# WORK REQUEST:
Turn the part of the records that opens with the line containing "Alt text request: photo of a multimeter." and closes with the last line of the records into a numbered list. Skip blank lines and leave the pictures out.

# DATA FOR THE TASK:
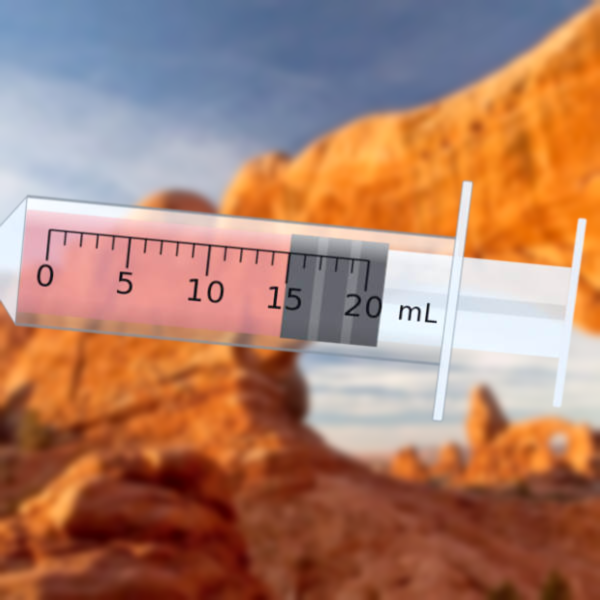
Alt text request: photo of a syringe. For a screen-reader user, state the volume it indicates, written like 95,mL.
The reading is 15,mL
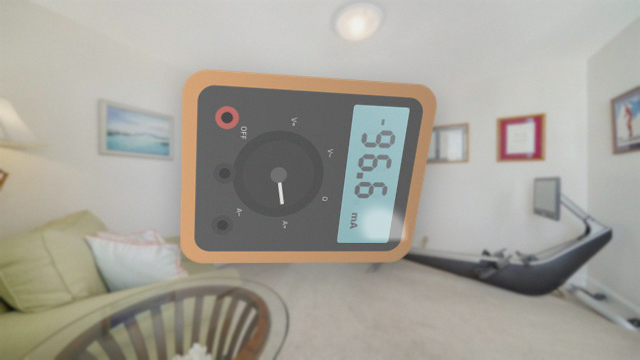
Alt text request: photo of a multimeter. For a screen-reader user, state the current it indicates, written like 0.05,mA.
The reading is -96.6,mA
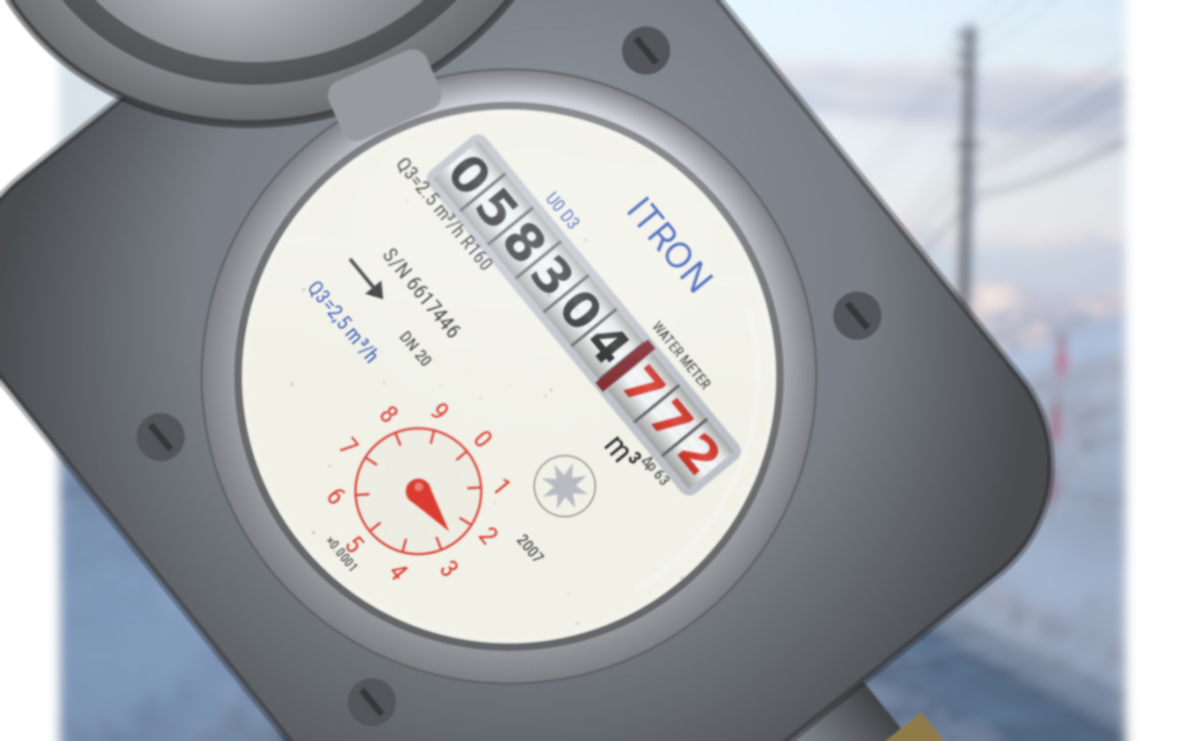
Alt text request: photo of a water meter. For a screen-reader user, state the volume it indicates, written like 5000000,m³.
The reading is 58304.7722,m³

# RESULT:
1. Alt text request: photo of a multimeter. For a screen-reader user, state the current it indicates, written like 0.05,mA.
2. The reading is -96.6,mA
3. Alt text request: photo of a water meter. For a screen-reader user, state the volume it indicates, written like 5000000,m³.
4. The reading is 58304.7722,m³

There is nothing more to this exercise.